Breakfast: Simple Power

- Oatmeal with collagen powder, or

- Protein muffins

Monroe mixes the collagen powder into a number of her foods, from the muffins to the oatmeal to her evening tea. She uses a flavorless variety so that it mixes easily.

Related: What is Collagen Protein — And Should I Be Taking It?

“I have found that when I take collagen regularly I have less knee pain,” she says.  “I like to take it in my smoothie or in a tea at night.”

Morning Snack

- Banana with peanut butter, or

- Raspberries and a protein bar

Lunch: Grab and Go

- Protein smoothie, or

- Bowl of cereal, or

- Salad

... or some combination of the above.

“I have two kiddos, so lunch is usually grab and go,” she says.

Afternoon Snack: Fruit and Crackers

- Apple or other fruit

- Crackers

“Or basically whatever I have stuffed in the diaper bag,” she says.

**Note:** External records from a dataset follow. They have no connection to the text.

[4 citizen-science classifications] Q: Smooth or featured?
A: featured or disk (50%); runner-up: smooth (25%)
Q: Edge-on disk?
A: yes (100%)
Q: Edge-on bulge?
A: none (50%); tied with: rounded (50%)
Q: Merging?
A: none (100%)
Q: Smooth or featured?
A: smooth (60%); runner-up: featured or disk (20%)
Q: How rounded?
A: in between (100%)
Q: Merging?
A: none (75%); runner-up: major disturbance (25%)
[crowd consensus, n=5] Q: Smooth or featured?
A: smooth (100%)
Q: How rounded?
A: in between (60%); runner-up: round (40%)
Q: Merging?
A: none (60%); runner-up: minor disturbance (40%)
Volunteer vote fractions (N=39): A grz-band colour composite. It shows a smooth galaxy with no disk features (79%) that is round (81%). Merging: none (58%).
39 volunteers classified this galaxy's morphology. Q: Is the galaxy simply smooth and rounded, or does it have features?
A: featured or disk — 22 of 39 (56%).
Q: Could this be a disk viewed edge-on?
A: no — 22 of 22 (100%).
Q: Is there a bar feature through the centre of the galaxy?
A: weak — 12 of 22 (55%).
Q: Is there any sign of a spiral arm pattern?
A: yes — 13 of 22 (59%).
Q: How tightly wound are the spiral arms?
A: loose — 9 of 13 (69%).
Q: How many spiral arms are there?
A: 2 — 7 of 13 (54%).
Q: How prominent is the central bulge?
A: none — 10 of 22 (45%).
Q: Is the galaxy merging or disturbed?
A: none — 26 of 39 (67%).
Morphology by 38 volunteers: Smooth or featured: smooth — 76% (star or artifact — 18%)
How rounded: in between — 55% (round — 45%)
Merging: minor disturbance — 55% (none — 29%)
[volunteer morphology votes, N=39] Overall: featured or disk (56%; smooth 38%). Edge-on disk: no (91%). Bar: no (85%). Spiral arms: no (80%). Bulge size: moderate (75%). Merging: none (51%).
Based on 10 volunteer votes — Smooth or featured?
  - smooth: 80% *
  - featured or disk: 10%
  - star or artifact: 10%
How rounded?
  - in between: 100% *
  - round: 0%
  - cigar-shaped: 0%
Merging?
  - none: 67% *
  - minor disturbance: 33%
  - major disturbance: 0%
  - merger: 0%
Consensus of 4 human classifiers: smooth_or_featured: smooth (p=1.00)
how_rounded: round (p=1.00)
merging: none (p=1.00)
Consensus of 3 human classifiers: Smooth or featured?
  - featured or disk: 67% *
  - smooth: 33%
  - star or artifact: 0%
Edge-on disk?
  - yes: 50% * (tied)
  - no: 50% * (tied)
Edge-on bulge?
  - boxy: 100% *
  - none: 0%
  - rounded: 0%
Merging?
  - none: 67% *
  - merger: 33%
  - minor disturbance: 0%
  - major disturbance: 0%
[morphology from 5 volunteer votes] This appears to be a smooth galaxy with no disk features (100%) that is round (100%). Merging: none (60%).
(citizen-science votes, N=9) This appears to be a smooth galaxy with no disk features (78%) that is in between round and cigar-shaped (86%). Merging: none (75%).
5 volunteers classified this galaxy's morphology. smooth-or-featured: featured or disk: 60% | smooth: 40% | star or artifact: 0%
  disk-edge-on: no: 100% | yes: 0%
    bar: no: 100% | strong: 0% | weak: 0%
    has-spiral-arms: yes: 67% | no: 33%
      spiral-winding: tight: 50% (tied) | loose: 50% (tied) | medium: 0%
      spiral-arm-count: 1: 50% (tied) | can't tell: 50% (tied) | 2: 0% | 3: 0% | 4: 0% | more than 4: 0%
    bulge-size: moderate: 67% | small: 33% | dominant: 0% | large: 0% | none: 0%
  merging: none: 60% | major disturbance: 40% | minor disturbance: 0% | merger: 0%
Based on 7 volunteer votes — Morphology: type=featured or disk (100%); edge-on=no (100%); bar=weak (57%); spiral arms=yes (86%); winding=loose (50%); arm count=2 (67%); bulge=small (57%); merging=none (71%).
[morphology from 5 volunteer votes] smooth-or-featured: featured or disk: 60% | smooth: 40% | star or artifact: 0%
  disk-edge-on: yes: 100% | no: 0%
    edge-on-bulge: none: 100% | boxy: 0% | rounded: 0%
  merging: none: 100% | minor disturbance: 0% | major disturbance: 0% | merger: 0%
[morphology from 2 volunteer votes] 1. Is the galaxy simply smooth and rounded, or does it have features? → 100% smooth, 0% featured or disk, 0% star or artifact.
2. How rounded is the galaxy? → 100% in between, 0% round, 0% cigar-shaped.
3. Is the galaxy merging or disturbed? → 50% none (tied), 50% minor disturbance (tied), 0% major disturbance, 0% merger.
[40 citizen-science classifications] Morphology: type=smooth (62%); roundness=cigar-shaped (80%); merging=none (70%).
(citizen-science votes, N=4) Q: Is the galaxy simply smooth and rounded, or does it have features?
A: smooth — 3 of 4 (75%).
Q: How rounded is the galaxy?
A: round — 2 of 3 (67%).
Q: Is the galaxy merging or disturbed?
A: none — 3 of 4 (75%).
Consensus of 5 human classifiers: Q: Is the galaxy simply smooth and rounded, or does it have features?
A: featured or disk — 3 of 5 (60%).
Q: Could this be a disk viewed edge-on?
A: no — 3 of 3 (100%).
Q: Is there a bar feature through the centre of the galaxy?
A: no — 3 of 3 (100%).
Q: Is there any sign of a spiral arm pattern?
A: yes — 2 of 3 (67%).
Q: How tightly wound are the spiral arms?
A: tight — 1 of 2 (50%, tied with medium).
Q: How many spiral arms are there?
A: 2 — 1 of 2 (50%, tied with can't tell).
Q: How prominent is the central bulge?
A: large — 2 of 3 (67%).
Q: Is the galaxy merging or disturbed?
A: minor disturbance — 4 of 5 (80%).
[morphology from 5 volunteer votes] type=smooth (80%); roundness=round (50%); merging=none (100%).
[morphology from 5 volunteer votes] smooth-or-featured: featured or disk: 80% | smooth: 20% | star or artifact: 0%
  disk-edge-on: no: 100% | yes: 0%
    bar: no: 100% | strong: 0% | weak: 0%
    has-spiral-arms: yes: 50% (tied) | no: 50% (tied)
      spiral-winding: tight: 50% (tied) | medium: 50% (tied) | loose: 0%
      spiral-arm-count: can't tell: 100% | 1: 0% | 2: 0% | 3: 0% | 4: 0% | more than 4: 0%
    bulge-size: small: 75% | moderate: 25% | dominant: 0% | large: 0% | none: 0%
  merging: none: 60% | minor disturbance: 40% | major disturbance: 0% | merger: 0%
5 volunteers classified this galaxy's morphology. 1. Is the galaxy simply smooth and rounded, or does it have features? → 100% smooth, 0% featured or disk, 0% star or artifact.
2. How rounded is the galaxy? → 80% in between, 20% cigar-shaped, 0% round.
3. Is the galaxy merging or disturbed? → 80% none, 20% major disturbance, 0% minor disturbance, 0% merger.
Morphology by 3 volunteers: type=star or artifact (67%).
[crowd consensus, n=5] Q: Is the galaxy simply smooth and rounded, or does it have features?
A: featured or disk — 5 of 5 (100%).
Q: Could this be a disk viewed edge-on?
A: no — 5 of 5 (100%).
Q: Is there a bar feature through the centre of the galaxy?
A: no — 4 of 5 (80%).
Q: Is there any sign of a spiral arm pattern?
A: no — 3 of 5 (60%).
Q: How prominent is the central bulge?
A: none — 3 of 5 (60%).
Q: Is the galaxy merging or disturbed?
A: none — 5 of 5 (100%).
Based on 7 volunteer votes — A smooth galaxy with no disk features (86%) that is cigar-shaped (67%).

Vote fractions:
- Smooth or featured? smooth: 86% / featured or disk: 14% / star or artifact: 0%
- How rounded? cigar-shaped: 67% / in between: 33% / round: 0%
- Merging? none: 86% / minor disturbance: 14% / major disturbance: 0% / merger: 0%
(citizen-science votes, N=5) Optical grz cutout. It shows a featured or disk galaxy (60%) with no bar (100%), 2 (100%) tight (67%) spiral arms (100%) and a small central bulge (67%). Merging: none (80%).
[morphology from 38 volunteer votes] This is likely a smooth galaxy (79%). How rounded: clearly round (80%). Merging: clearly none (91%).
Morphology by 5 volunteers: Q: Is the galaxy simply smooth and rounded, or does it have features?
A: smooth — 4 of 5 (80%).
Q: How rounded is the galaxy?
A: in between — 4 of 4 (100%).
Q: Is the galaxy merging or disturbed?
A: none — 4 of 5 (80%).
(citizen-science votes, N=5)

Dinner: Balanced, Healthy, and Simple

- Vegetable salad with grilled meat, or

- A meat dish

- Broccoli or brussel sprouts

- Quinoa

Evening Snack: A Tasty Treat

- A bit of chocolate, or

- Some popcorn


- Warm herbal tea

Kaci Monroe’s Homemade Waffle Recipe

1 ½ cups of flour

¼ cup of protein powder

¼ cup of collagen powder

1 tablespoon of baking powder

½ teaspoon of salt

2 eggs 

1 ⅔ cups of milk

 ⅓ cup of oil 

Sift the dry ingredients together. Mix the wet ingredients together and add them to the dry ingredients. The batter will be a little lumpy. Then cook it up.

“I like to add peanut butter and fresh fruit to top it off,” Monroe says.